Não é preciso muito esforço para perceber a importância que esse modelo de negócio tem tomado nos últimos anos. Em uma breve pesquisa pela web é possível achar desde sites com o foco na compra venda de moda second hand, até comunidades em redes sociais onde os usuários têm como objetivo principal o escambo de roupas e acessórios. Percebe-se assim que os novos modelos de negócios, gerados no contexto de uma indústria criativa tem tido um crescimento exponencial nos últimos anos, impulsionados pela classe criativa brasileira, que segundo Florida (2011) soma 18 milhões de pessoas, um pouco menos de 20% da força de trabalho total.
De acordo com Douglas (2004) “o desfrute do consumo físico é só uma parte do serviço prestado pelos bens: a outra parte é o desfrute do compartilhamento” (DOUGLAS, 2004, p. 124).
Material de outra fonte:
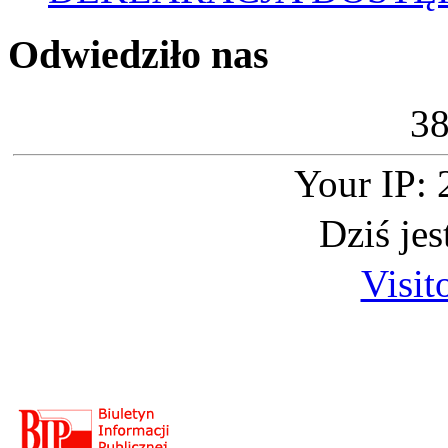
Odwiedziło nas
3
Your IP: 
Dziś je
Visit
Ou seja, o consumo frívolo, por si só não cumpre o papel de satisfazer totalmente o indivíduo, mas o compartilhamento de uma peça de vestuário traz consigo uma satisfação potencializada para esse neoconsumidor, nem sempre gerada pelo valor do objeto, mas pela história que este carrega consigo.
roupas são coisas que possuem história e significado e, além disso, objetos em geral têm o poder de estruturar e transformar relacionamentos/relações sociais. [...] roupas usadas passam por um processo de destaque ou de valorização no Ocidente a partir dos anos 1990, quando looks retrô ou vintage passam a ser valorizados.” (CORRÊA E DUBEUX 2015, p. 36, apud HANSEN, 1994)
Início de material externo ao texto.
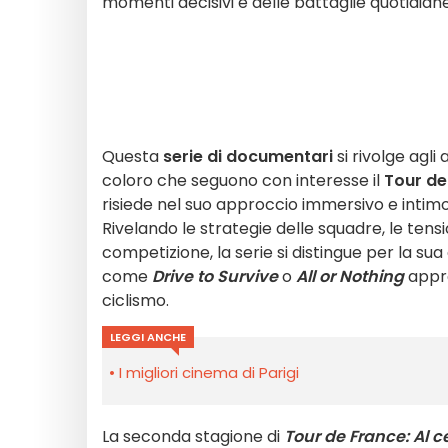
momenti decisivi e delle battaglie quotidiane 
Questa
serie di documentari
si rivolge agli
coloro che seguono con interesse il
Tour de
risiede nel suo approccio immersivo e intimo,
Rivelando le strategie delle squadre, le tension
competizione, la serie si distingue per la su
come
Drive to Survive
o
All or Nothing
appre
ciclismo.
LEGGI ANCHE
I migliori cinema di Parigi
La seconda stagione di
Tour de France: Al c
Sendo assim, o consumidor de moda vintage ou retrô que surge nas últimas décadas, traz consigo uma motivação de compra ligada a antropologia do consumo à qual busca acentuar a dimensão cultural das práticas de consumo, sendo esse entendido como um processo sociocultural, o qual não envolve apenas o uso do produto, mas também a troca (CORRÊA E DUBEUX, 2015).   

 

O NOVO LUXO E AS MOTIVAÇÕES DE CONSUMO

De acordo com a visão de Passarelli (2010) o luxo pode ser entendido como “modo de vida caracterizado por grandes despesas supérfluas e pelo gosto da ostentação e do prazer” (PASSARELLI, p. 18, 2010), em outras palavras algo intimamente ligado ao desejo, e não a necessidades básicas. No tocante aos brechós o conceito de luxo, passou a ser associado há poucos anos, quando celebridades como Julia Roberts e Angelina Jolie tiveram aparições registradas em grandes eventos vestidas com artigos de segunda mão. O fato de grandes celebridades e influenciadores de moda aprovarem e praticarem o consumo de moda second hand dá início a desmistificação dos brechós, vistos até então como lojas voltadas apenas a caridade. Como consequência, vestidos de gala, roupas de grife e artigos de luxo de segunda mão começam a ser desejados pela população consumidora, já despida de seus antigos preconceitos.  
Por outro lado, é preciso ressaltar que esse tipo de comportamento de consumo passa a acontecer concomitantemente ao enfraquecimento da sociedade de consumo. Levando em conta que a Revolução Industrial no século XIX deu início a uma era do hiperconsumismo e o desejo pelo supérfluo. Com os produtos produzidos em série estocados e sem perspectiva de venda, surge a necessidade de plantar a semente do consumismo como a satisfação dos desejos pelo consumo de bens.
Pode-se caracterizar empiricamente a “sociedade de consumo” por diferentes traços: elevação do nível de vida, abundância das mercadorias e dos serviços, culto dos objetos e dos lazeres, moral hedonista e materialista, etc. (...) A sociedade centrada na expansão das necessidades é, antes de tudo, aquela que reordena a produção e o consumo de massa sob a lei da obsolescência, da sedução e da diversificação (...). (LIPOVETSKY, p.159, 1989).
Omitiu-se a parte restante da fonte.